### Task directions
Search the records for the word "Table" and report each line that has it.

────────

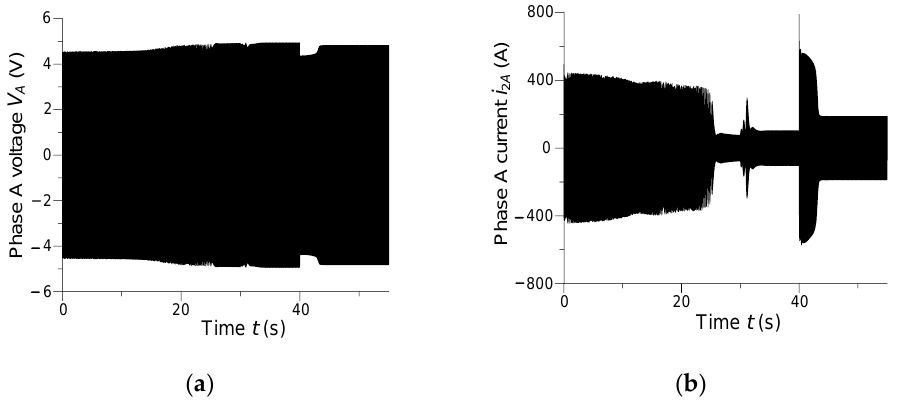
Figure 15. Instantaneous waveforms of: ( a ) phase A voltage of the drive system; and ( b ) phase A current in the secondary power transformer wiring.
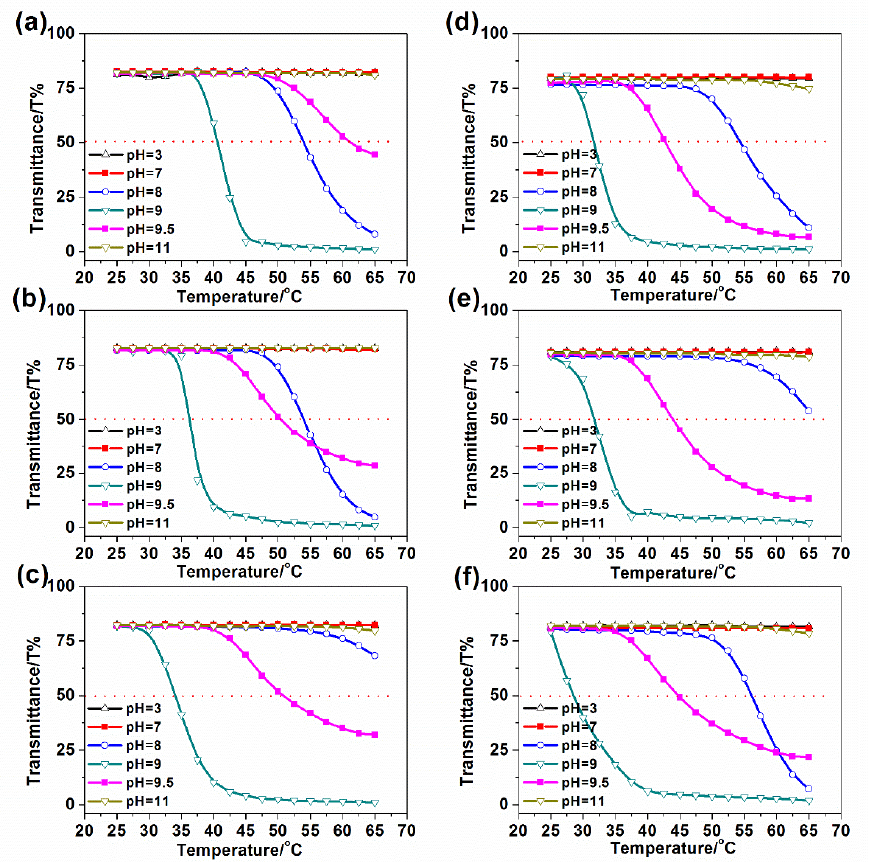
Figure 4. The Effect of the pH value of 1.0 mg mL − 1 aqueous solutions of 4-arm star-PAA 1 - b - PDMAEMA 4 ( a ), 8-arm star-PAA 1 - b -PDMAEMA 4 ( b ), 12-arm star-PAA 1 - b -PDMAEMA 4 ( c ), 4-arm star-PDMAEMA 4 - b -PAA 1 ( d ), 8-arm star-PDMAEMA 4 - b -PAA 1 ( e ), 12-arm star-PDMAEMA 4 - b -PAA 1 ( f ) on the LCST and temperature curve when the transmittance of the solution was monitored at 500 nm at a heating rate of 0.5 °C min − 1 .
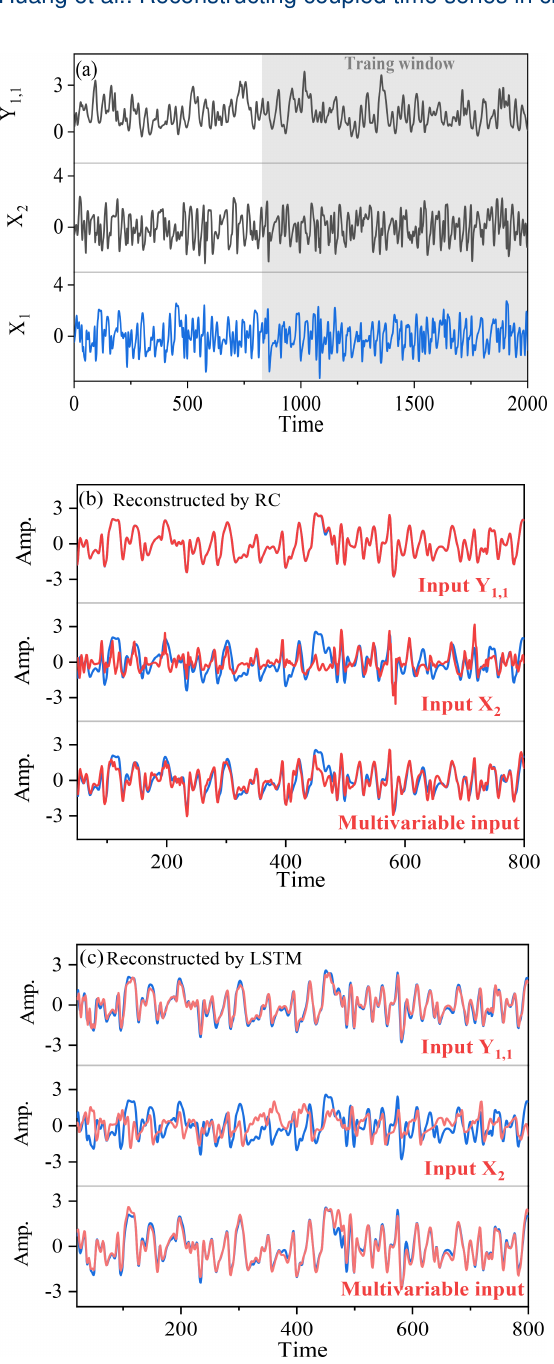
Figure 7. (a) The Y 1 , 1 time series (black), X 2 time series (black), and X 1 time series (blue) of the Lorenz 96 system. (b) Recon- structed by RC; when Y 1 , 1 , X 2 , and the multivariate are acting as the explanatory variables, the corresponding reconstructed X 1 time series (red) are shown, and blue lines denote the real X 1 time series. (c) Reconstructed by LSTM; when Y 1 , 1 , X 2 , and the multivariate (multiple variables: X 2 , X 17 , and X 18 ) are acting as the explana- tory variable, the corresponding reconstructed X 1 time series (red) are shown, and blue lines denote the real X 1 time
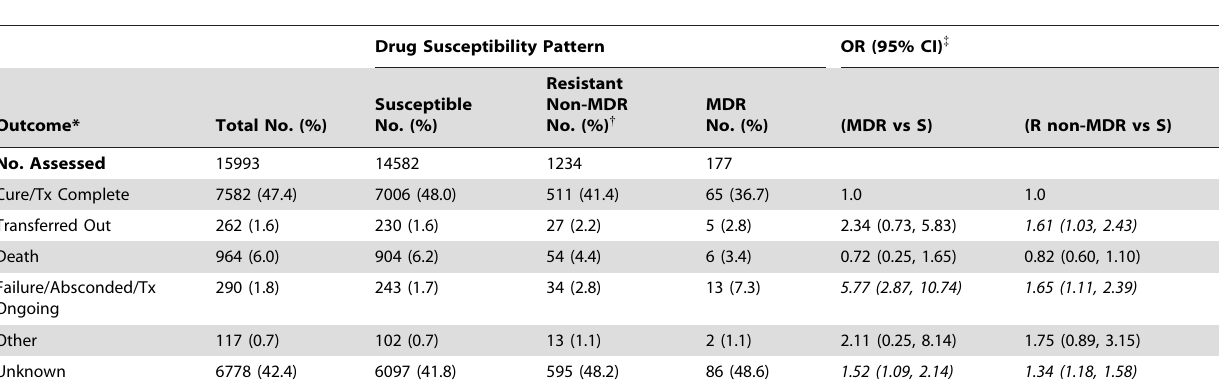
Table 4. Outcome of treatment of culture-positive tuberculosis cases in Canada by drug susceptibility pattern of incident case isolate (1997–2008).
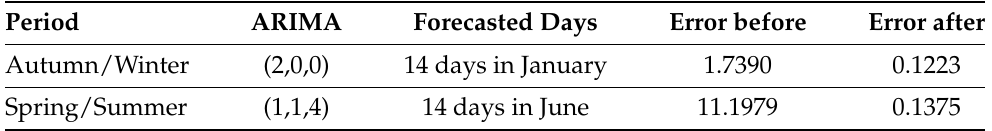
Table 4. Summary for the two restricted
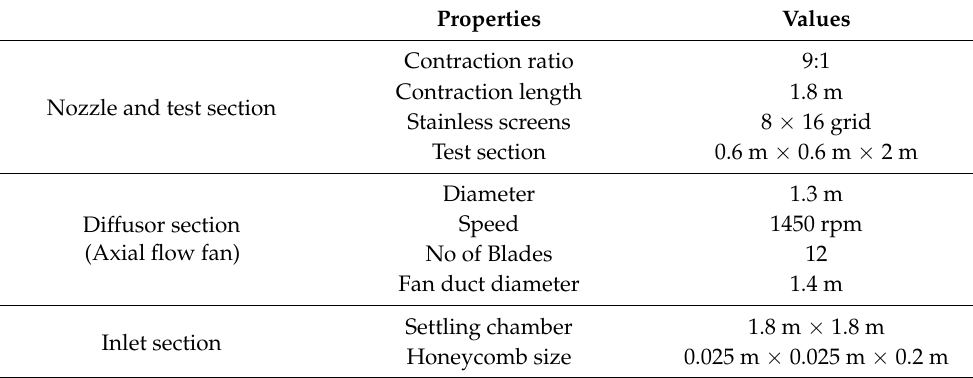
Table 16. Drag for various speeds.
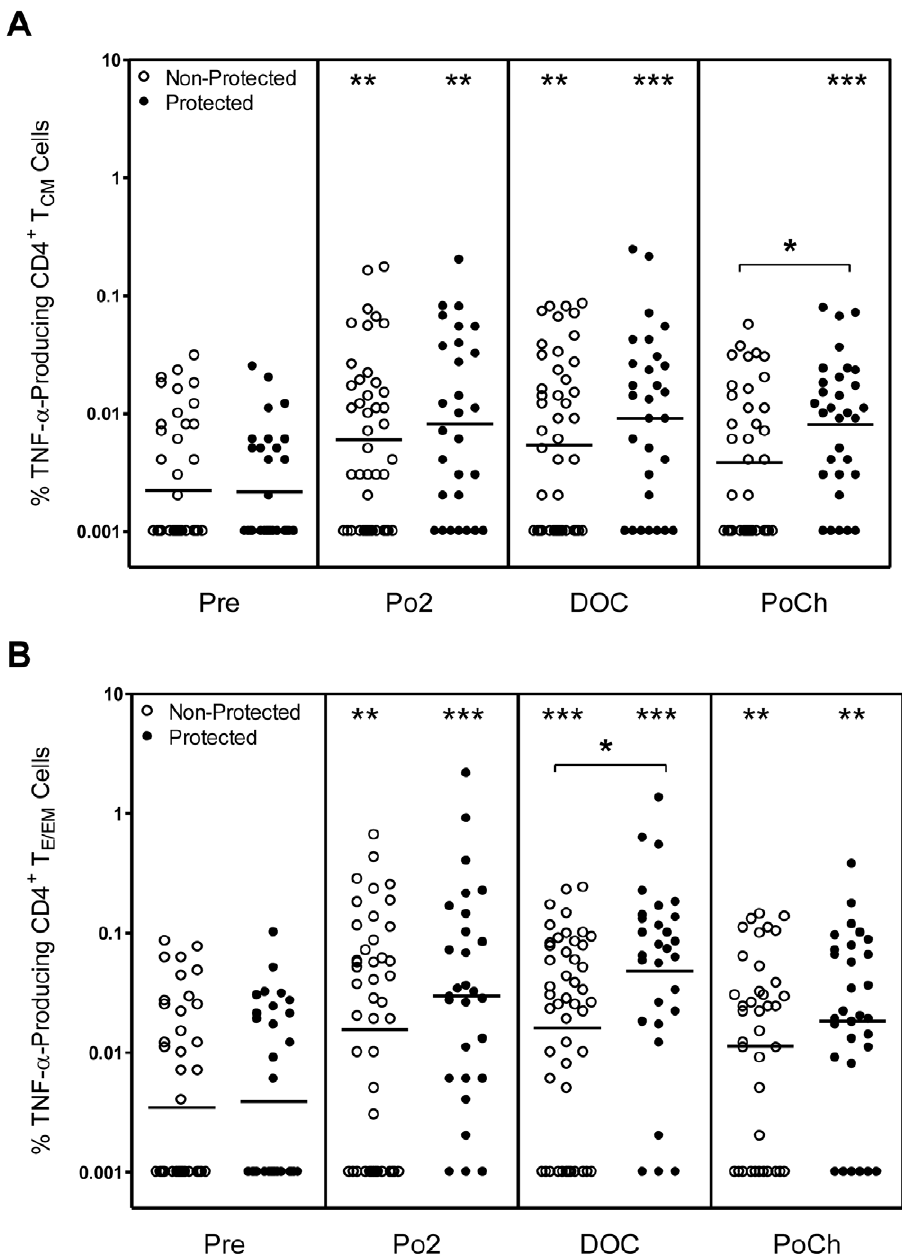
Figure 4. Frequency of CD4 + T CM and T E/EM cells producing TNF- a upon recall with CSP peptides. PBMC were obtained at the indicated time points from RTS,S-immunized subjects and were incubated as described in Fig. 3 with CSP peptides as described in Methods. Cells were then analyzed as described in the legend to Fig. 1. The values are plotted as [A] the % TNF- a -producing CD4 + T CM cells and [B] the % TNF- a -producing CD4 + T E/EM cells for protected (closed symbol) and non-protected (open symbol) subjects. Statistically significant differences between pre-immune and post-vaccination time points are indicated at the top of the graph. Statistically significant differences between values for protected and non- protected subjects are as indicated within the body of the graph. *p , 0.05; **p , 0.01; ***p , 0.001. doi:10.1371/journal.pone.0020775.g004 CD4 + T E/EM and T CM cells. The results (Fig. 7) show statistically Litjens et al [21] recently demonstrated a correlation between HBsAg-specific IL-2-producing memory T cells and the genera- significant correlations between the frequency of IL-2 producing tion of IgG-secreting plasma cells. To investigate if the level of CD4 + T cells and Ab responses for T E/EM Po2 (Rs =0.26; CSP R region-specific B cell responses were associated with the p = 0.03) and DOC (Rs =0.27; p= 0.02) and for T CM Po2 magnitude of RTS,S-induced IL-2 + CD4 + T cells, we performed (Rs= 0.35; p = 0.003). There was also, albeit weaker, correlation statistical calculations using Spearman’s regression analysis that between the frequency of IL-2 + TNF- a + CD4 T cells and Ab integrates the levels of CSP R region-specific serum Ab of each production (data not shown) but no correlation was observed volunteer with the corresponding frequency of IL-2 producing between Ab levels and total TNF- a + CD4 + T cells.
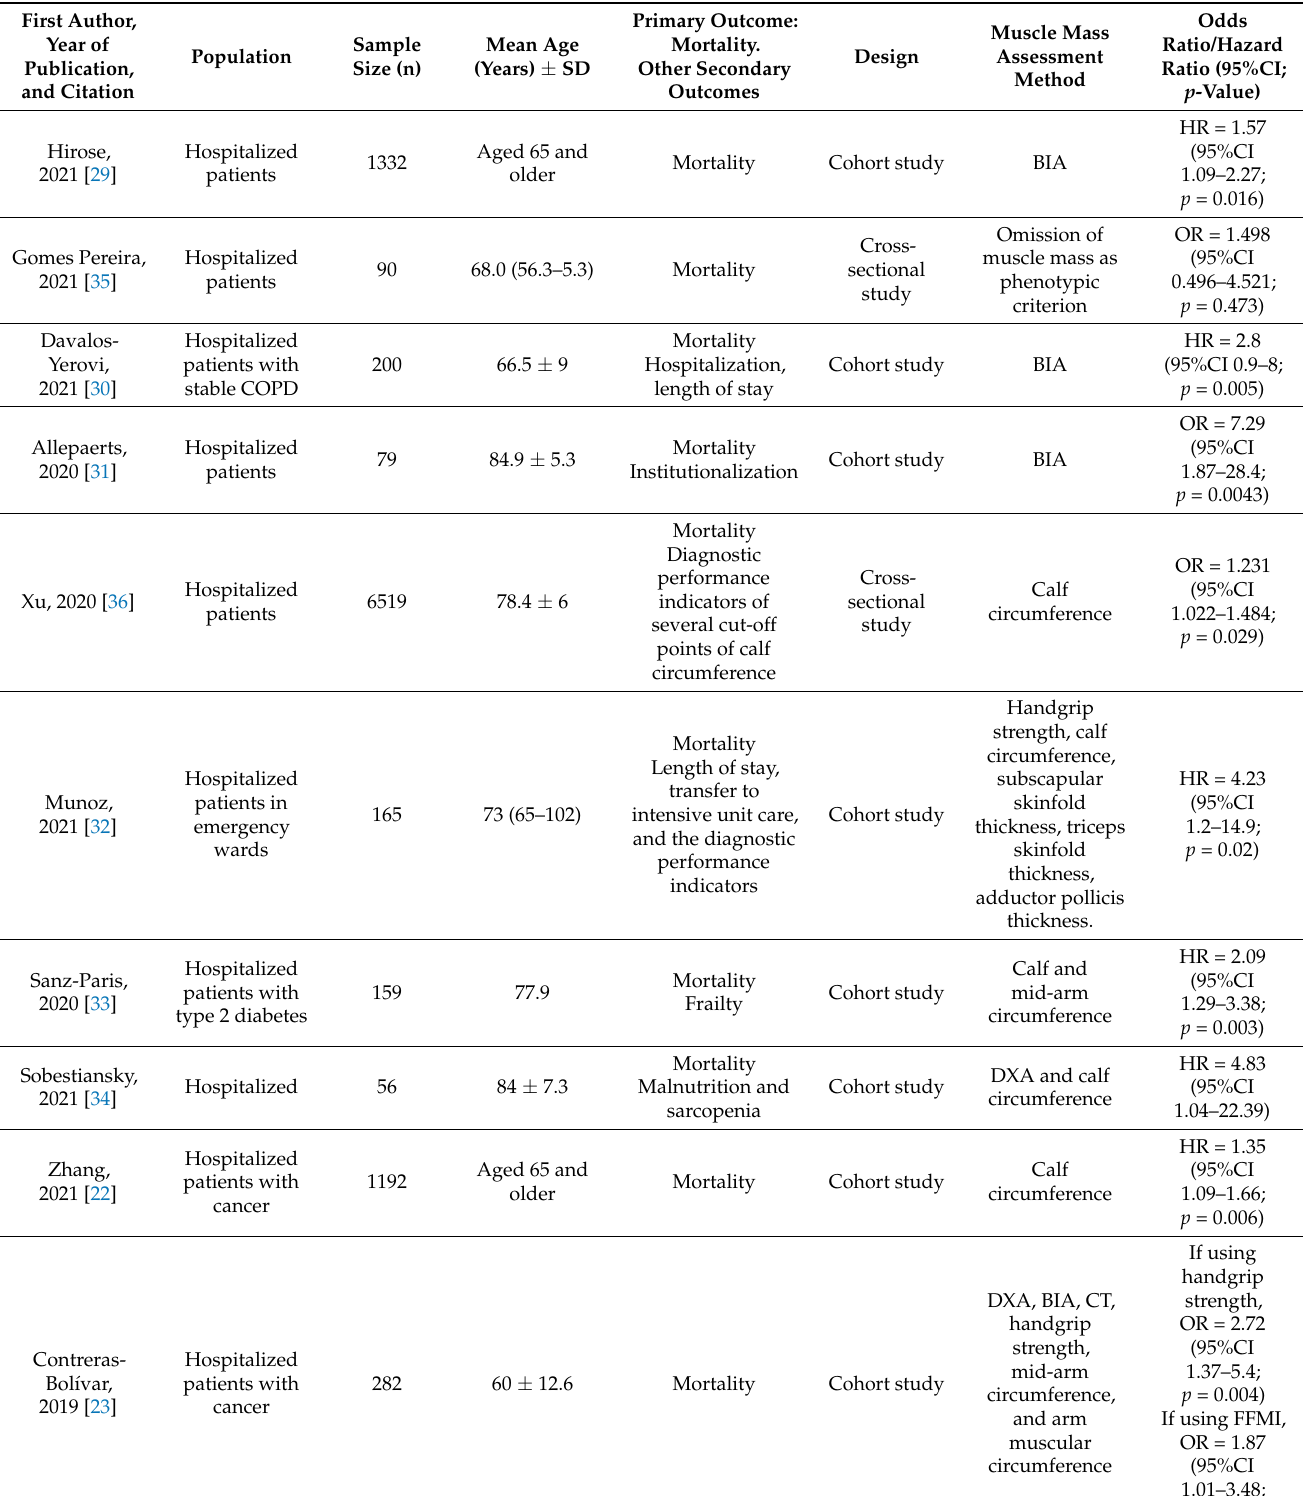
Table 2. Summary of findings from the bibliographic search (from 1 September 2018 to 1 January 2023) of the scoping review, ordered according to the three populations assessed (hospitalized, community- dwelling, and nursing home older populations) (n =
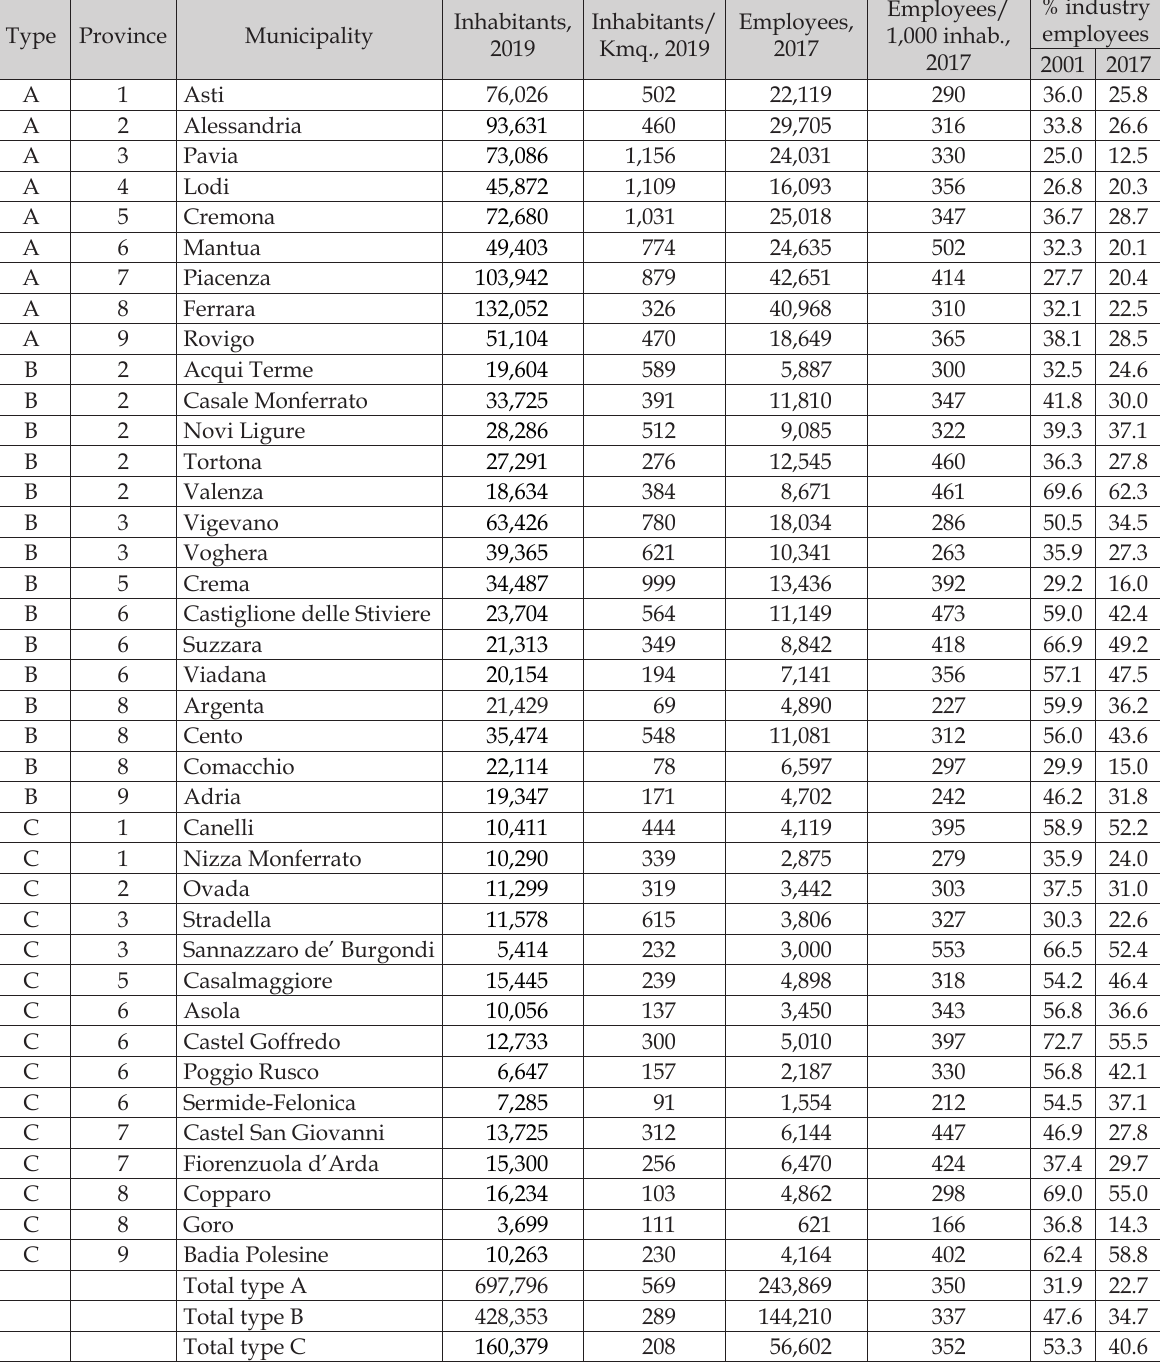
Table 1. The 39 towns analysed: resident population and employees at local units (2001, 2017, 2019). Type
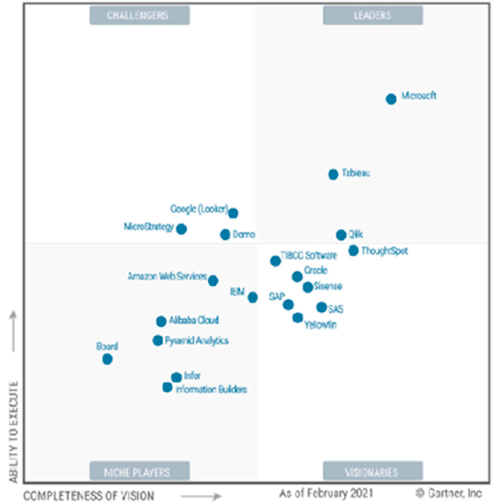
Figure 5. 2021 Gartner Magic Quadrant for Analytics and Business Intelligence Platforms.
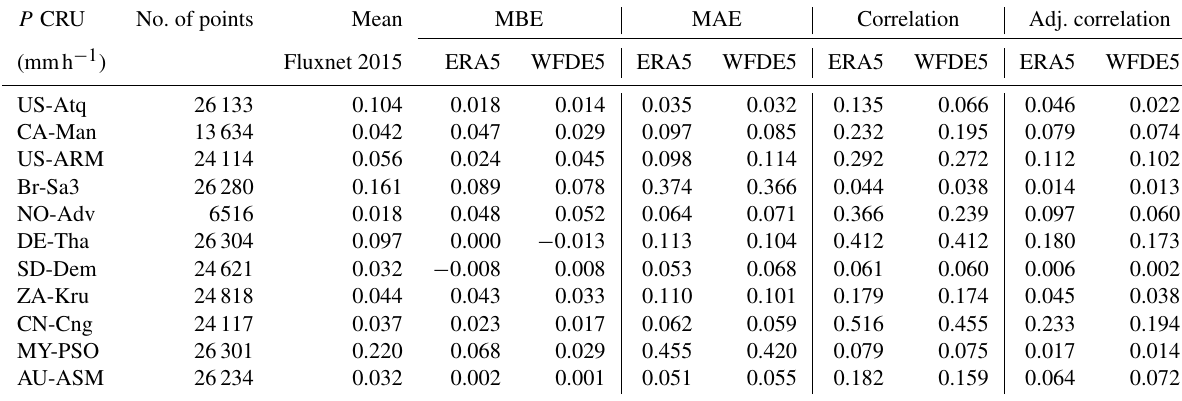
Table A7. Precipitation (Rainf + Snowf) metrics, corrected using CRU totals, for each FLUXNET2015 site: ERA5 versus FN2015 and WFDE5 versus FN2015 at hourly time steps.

────────

### Answer to the exercise
Table 4. Outcome of treatment of culture-positive tuberculosis cases in Canada by drug susceptibility pattern of incident case isolate (1997–2008).
Table 4. Summary for the two restricted
Table 16. Drag for various speeds.
Table 2. Summary of findings from the bibliographic search (from 1 September 2018 to 1 January 2023) of the scoping review, ordered according to the three populations assessed (hospitalized, community- dwelling, and nursing home older populations) (n =
Table 1. The 39 towns analysed: resident population and employees at local units (2001, 2017, 2019). Type
Table A7. Precipitation (Rainf + Snowf) metrics, corrected using CRU totals, for each FLUXNET2015 site: ERA5 versus FN2015 and WFDE5 versus FN2015 at hourly time steps.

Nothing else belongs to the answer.